А конституционно каждая из остальных 14 республик была равна России. К этому надо добавить и еще одну несправедливость: в нерусских республиках были свои собственные «национальные» коммунистические партии, хотя и подчиненные КПСС, в то время как в России этого никогда не было. Это не имело значения до тех пор, пока Россия доминировала в советской политике, как оно и было на протяжении большей части советской истории: СССР фактически был царской Российской империей под новым большевистским руководством.

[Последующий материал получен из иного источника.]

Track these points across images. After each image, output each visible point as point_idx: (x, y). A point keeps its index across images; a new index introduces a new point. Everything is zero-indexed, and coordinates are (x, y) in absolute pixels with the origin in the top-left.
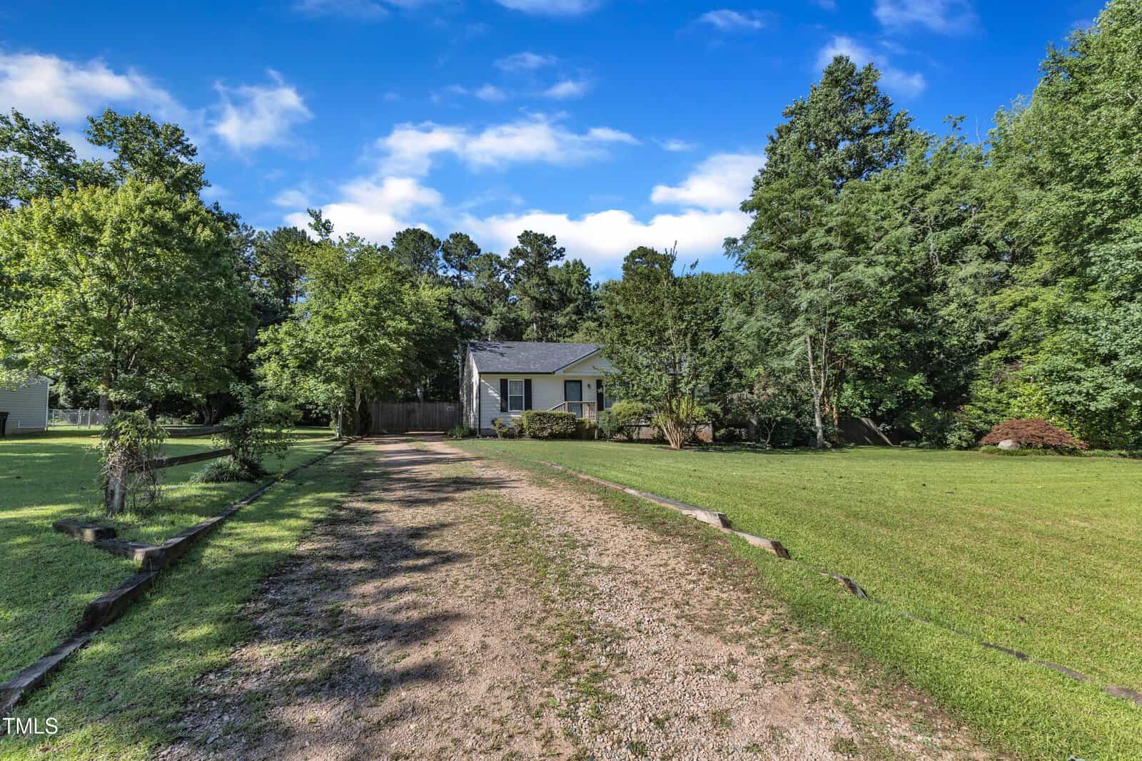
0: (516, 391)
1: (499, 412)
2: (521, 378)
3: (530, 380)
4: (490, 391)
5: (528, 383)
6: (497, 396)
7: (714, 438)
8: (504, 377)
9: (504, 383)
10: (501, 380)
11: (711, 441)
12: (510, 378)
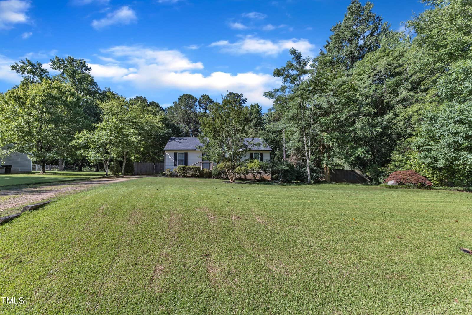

До этнического возрождения в 1980-х гг. русские мало обращали внимания на какие-либо различия между Россией и Советским Союзом. Для Горбачева СССР также был фактически синонимом России, и его уступки национализму – как и уступки Ленина – были, по сути, тактическими: по его собственному мнению, он следовал первоначальному ленинскому принципу советской федерации[1207]
.Учитывая естественное доминирование России в союзе, национализм в ней развивался относительно медленно. Но к весне 1990 г. националистические настроения и здесь оказались на подъеме. Сторонники жесткой линии в России требовали обзавестись собственной коммунистической партией, в то время как российские либералы хотели превратить недавно созданный парламент Российской Республики в центр быстрых реформ. Таким образом, Горбачев, который предпочел бы сохранить статус-кво в отношении России, столкнулся с вызовами с обеих сторон. И самое главное заключалось в том, что все это происходило не где-то далеко за сотни километров от центра – на периферии СССР, – а прямо у его собственного порога, в Москве[1208]
.В июне 1990 г. коммунисты Российской Федерации наконец-то обзавелись собственной партией[1209]
. Эта новая Коммунистическая партия РСФСР включила в себя почти 60% от общего числа членов КПСС. 20 июня Горбачев выступил на учредительном съезде КП РСФСР. Он сделал это в двух качествах – как глава государства – президент СССР, согласно новой конституции, а также в своей старой роли лидера КПСС, куда официально входила РКП. Но конституционные тонкости уже не имели большого значения, учитывая настроения, царившие в России. Черняев был поражен тем, что его босс просидел весь пятидневный съезд, транслировавшийся в прямом эфире главным советским телевизионным каналом и полностью освещавшийся официальной газетой Верховного Совета РСФСР «Советская Россия». Действительно, он был откровенно шокирован тем, что лидер Советского Союза терпел «оплеухи от этой черни, снес прямое оскорбление от генерала Макашова», «выслушивал вопиющие глупости, не реагировал на просто дикие заявления» реакционеров, ненавидевших его. Шеварднадзе несколько дней спустя нанес ответный удар критикам, сравнив обвинения генерала Альберта Макашова, Егора Лигачева (второго секретаря ЦК КПСС) и других с «охотой на ведьм» в США во времена маккартизма. «Пришло время понять, что ни социализм, ни дружба, ни хорошие соседские отношения, ни уважение не могут быть созданы с помощью штыков, танков и крови». Эти обмены мнениями выявили трещины, открывающиеся в верхушке Советского государства[1210].Но российские сторонники жесткой линии были не единственными, кто был на подъеме. На другом фланге политического спектра российские радикальные реформаторы извлекли выгоду из растущего всплеска демократизации. 4 марта 1990 г. были проведены выборы в 1068-местный Съезд народных депутатов РCФСР. В отличие от выборов в общесоюзный съезд 1989 г., тут не было зарезервированных или заранее распределенных мест – и на этот раз демократы и либералы объединились в движение-партию под названием «Демократическая Россия». Они получили 465 мест, в то время как 417 были завоеваны коммунистами; 176 депутатов колебались между блоками. Среди депутатов был и Борис Николаевич Ельцин[1211]
.Родившийся в 1931 г. в деревне Бутка Свердловской области, Ельцин, как и Горбачев, происходил из простой семьи: его отец работал на стройке, мать была портнихой. После учебы в Уральском политехническом институте в Свердловске и карьерного роста на Свердловском домостроительном комбинате в 1968 г. он вошел в ряды партийной номенклатуры. К 1976 г. он стал первым секретарем Свердловского областного комитета партии – должность, которую он занимал почти десять лет, – и в 1981-м был избран членом Центрального Комитета КПСС.